◆ **Task requirements**
Write down exactly the line where "bid, because you" occurs and every line that follows it through the end of the material below; include nothing else.

◆ **Available data**
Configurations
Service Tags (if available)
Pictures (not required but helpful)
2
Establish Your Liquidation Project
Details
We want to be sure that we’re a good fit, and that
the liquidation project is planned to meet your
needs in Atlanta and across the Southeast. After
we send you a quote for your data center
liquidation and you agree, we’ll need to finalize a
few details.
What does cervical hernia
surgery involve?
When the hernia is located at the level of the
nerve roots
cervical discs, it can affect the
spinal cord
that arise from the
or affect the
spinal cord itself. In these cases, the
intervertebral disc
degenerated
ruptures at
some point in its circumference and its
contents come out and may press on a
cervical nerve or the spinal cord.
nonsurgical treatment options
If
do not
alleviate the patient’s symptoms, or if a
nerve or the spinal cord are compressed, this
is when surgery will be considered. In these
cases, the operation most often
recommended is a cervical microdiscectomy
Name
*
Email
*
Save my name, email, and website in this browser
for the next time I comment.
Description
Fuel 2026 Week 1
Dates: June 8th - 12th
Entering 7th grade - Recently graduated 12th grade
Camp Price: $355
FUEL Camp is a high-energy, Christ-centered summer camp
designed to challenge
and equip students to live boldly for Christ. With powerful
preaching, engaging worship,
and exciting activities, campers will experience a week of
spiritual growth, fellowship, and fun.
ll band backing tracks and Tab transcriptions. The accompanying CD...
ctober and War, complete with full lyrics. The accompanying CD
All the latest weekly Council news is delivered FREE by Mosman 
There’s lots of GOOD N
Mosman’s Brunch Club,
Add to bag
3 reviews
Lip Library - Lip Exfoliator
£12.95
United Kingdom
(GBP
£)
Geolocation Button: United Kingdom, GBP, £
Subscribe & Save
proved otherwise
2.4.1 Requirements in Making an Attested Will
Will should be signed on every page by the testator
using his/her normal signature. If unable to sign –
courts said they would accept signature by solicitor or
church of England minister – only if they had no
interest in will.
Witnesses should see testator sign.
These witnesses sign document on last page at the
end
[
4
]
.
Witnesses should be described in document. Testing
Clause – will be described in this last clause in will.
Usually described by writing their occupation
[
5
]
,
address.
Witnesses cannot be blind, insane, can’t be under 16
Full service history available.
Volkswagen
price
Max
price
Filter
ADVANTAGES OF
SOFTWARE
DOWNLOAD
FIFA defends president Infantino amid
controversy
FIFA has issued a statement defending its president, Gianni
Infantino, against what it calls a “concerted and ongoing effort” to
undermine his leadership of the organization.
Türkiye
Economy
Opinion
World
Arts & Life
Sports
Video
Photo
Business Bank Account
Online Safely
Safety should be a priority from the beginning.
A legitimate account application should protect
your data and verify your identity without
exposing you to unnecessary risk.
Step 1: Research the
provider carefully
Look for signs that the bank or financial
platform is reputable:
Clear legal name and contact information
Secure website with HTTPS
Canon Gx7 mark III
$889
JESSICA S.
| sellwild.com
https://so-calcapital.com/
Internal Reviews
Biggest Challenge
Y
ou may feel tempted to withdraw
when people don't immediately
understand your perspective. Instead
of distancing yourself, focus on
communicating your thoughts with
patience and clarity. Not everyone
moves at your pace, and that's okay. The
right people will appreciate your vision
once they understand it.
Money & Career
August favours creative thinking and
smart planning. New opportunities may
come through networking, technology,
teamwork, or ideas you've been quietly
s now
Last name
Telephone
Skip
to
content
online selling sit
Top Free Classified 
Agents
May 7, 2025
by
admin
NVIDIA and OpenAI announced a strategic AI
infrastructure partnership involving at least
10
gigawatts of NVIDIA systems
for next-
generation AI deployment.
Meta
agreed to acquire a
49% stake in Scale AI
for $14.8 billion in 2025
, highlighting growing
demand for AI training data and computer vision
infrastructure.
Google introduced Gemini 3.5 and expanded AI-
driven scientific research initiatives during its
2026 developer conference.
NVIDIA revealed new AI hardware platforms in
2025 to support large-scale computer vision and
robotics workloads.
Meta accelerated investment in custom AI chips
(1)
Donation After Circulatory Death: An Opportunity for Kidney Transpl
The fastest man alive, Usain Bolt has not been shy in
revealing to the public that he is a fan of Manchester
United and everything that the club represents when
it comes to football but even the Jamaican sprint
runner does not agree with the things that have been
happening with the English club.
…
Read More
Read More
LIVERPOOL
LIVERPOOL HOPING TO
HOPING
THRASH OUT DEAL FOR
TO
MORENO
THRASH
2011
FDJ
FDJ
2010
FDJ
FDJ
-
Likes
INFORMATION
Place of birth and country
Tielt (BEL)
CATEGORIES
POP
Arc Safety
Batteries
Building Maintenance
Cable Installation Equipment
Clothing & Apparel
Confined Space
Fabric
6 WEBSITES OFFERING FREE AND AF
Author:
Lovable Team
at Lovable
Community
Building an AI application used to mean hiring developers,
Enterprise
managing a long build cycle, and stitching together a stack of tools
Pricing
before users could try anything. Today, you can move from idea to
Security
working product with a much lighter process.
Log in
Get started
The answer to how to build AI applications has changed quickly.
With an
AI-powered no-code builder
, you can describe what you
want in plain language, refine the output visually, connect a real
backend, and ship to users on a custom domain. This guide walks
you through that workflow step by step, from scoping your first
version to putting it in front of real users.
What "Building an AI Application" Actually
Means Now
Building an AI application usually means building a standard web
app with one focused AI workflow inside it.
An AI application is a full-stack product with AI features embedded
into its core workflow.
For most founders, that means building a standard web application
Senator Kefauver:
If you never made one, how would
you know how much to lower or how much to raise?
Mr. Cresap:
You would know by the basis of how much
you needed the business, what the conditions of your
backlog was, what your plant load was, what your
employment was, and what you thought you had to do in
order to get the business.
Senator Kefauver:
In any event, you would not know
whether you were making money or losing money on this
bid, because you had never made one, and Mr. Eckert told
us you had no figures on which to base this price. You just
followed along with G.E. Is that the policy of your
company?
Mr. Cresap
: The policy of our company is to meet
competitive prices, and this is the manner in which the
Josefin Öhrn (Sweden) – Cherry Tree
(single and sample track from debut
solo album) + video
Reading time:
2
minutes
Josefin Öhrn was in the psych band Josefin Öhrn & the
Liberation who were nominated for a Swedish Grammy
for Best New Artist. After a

◆ **Response below**
bid, because you had never made one, and Mr. Eckert told
us you had no figures on which to base this price. You just
followed along with G.E. Is that the policy of your
company?
Mr. Cresap
: The policy of our company is to meet
competitive prices, and this is the manner in which the
Josefin Öhrn (Sweden) – Cherry Tree
(single and sample track from debut
solo album) + video
Reading time:
2
minutes
Josefin Öhrn was in the psych band Josefin Öhrn & the
Liberation who were nominated for a Swedish Grammy
for Best New Artist. After a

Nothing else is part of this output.